## Texto:
--*--

A irlandesa, a irlandesa, senhores!

Lucia Joyce

Ficaram amigos em Paris. Foi pouco antes de começarem a correr os anos 30 do século XX e eram dois irlandeses expatriados. Unia-os a negra paixão da literatura e davam pelos nomes de Joyce e Beckett, James e Samuel. O mais jovem, Beckett, foi até, de Joyce, o fiel secretário. Com eles, a literatura faz a mais tonitruante das viagens, das disruptivas transgressões modernistas ao abismo do absurdo. E as mãos de Beckett ajudaram mesmo as mãos de Joyce na elaboração do indecifrável, por impenetrável, “Finnegans Wake”. Joyce ia ditando partes da obra e Samuel escrevia, mas alguém bateu à porta e Joyce disse “Entre!”, o que Beckett logo passou ao papel. Ao reler, Joyce espantou-se: “O que é este ‘Entre!’?” Beckett jurou que ele o tinha dito e assim ficou.

O diabo foi haver uma filha. Lucia, filha de Joyce, bailarina. Dizia-se em Paris: “Quando ela atingir toda a sua capacidade rítmica, só nos vamos lembrar de James Joyce por ser pai dela.” E agora sirvam-se, para ver, dos olhos de Beckett: a 28 de Maio de 1929, num festival de dança, Lucia é uma das seis finalistas e o júri atreve-se a não lhe dar o primeiro lugar. Os 23 anos de Beckett desarvoram aos gritos na plateia, logo apoiados pela multidão francesa que clama: “A irlandesa, a irlandesa! Um pouco de justiça, senhores do júri.” Não admira que Lucia derramasse amor e fogosa paixão por Beckett. Ele, consequente com a obra futura, deixou-a à espera de Godot.

--*--

## Linhas:
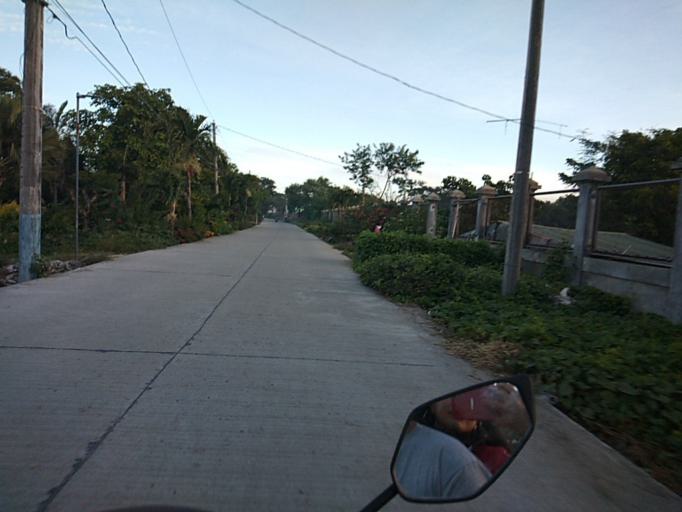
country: PH
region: Central Luzon
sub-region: Province of Bulacan
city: Balite
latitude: 14.8638
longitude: 120.7661
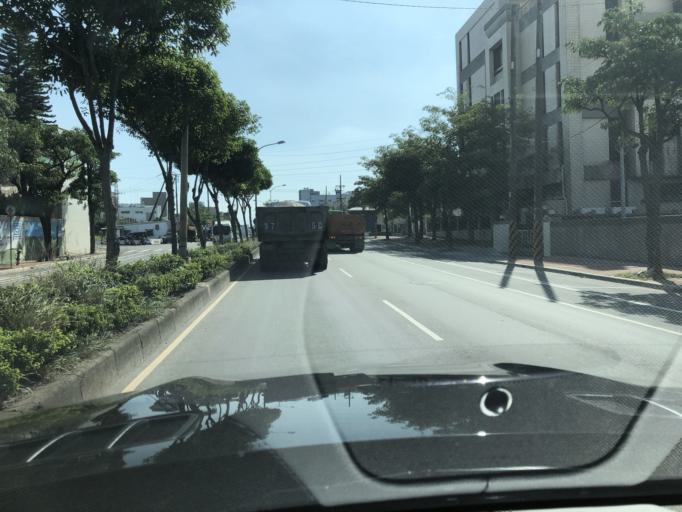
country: TW
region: Taiwan
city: Taoyuan City
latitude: 25.0765
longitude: 121.2854
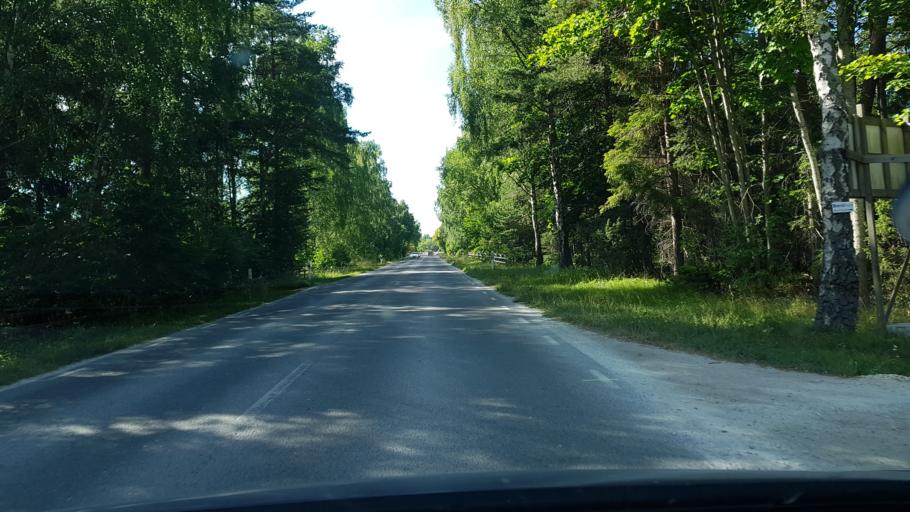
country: SE
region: Gotland
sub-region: Gotland
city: Klintehamn
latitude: 57.4068
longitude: 18.1704
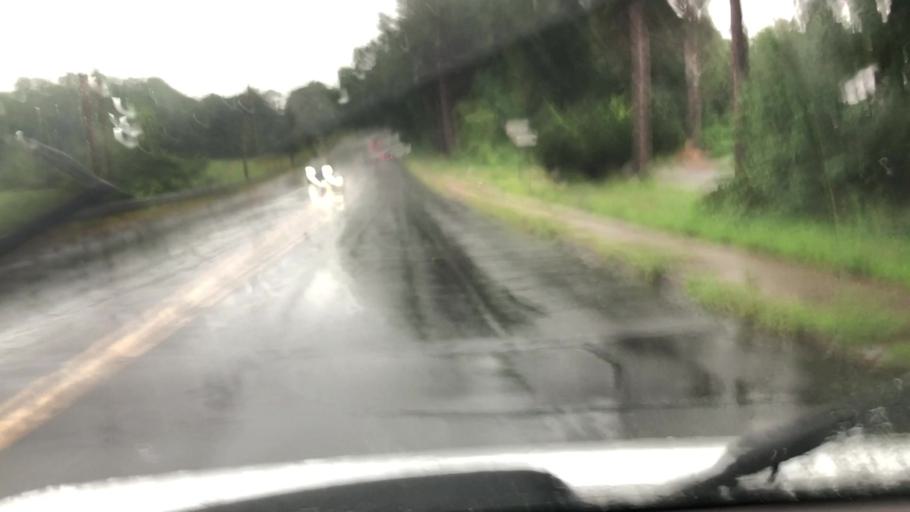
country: US
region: Massachusetts
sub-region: Hampshire County
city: Northampton
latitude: 42.3333
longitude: -72.6588
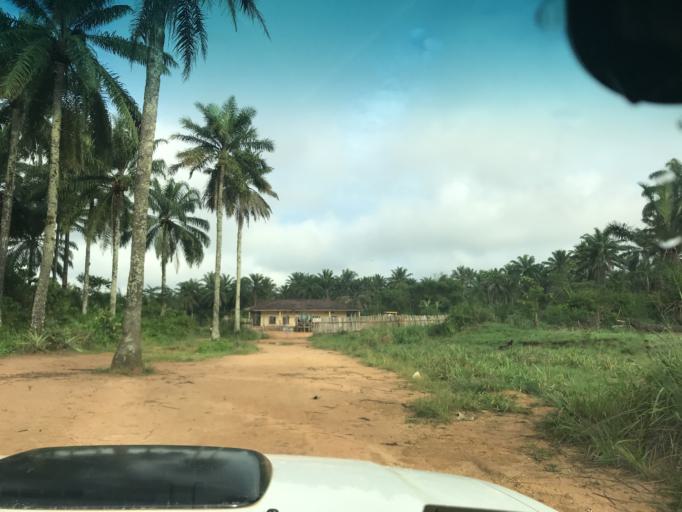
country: CD
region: Eastern Province
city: Kisangani
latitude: 0.9970
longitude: 25.2388
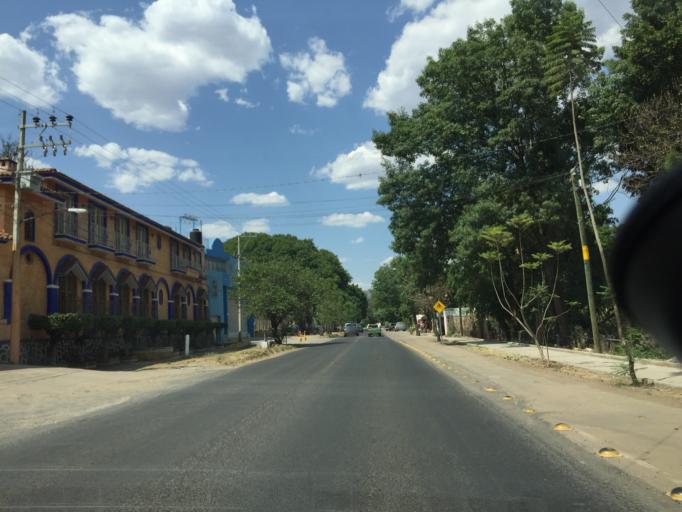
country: MX
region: Jalisco
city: Atotonilco el Alto
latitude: 20.5550
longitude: -102.4951
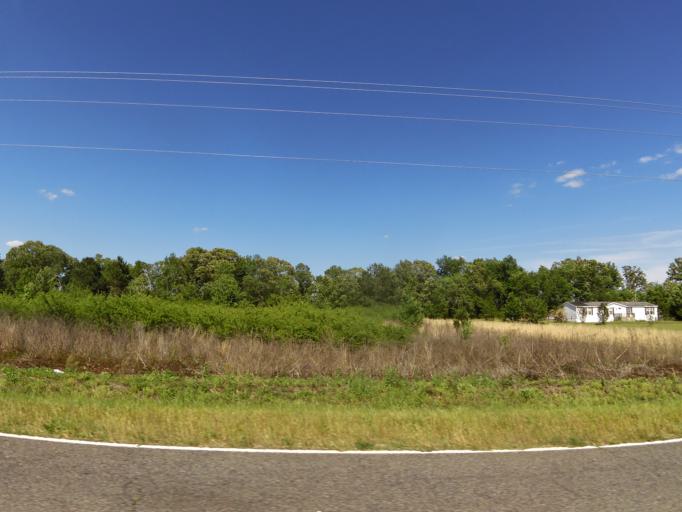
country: US
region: South Carolina
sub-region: Barnwell County
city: Williston
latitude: 33.4583
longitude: -81.4970
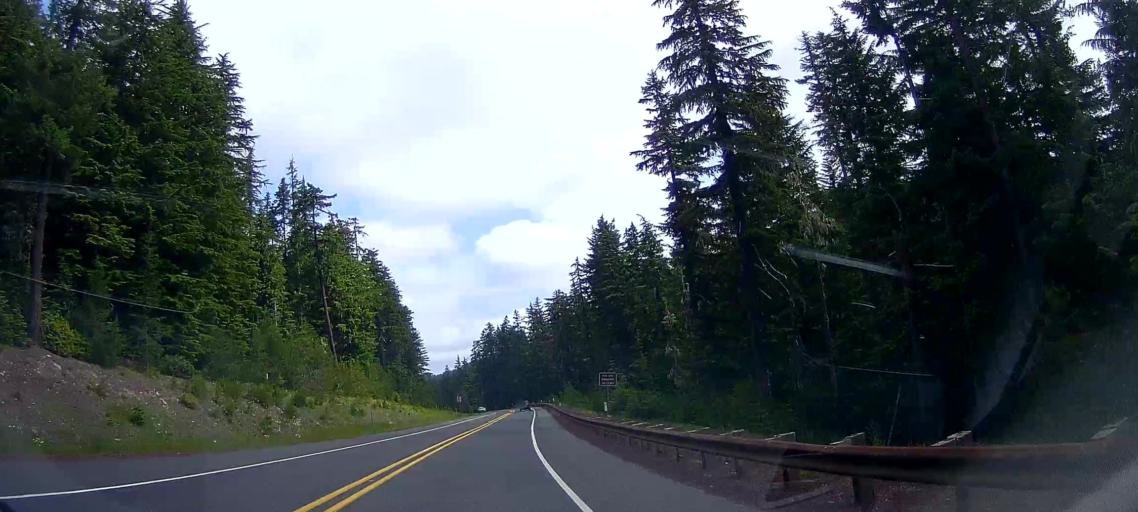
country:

--*--

## Pedido escrito 1:
Traduza para o inglês esta frase do texto sobre Lucia Joyce: "O mais jovem, Beckett, foi até, de Joyce, o fiel secretário."
## Pedido escrito 2:
Segundo o texto sobre Lucia Joyce, em que data ela foi uma das seis finalistas num festival de dança?
## Pedido escrito 3:
Prossiga o texto sobre Lucia Joyce a partir do ponto em que ele termina.
As linhas não têm nenhum papel aqui.

## Resultado 1:
The younger one, Beckett, was even Joyce's faithful secretary.

## Resultado 2:
Em 28 de maio de 1929.

## Resultado 3:
Roubo de um almanaque um incidente: um dia, Beckett bateu à porta de Joyce. Abriu-a Lucia e trazia no assimétrico olhar a doce exaltação de pastorinhos a quem aparece a Virgem numa azinheira. Era preciso não conhecer Beckett para acreditar que a cúpida transcendência o afagaria. Com a sensibilidade de um cajado de pastor, Beckett disse a Lucia: “Estou aqui para ver o teu pai, não a ti.”

Temo que não seja verdade e, ciente de que os alemães, por amor ao trabalho, fazem horas extraordinárias não pagas, mergulhei na pesquisa e eis o que descobri. Lucia e Beckett talvez tenham chegado a ser amantes. Lucia, na ausência de pai e mãe, levou-o a jantar e estendeu-lhe o tapete para um pedido de casamento.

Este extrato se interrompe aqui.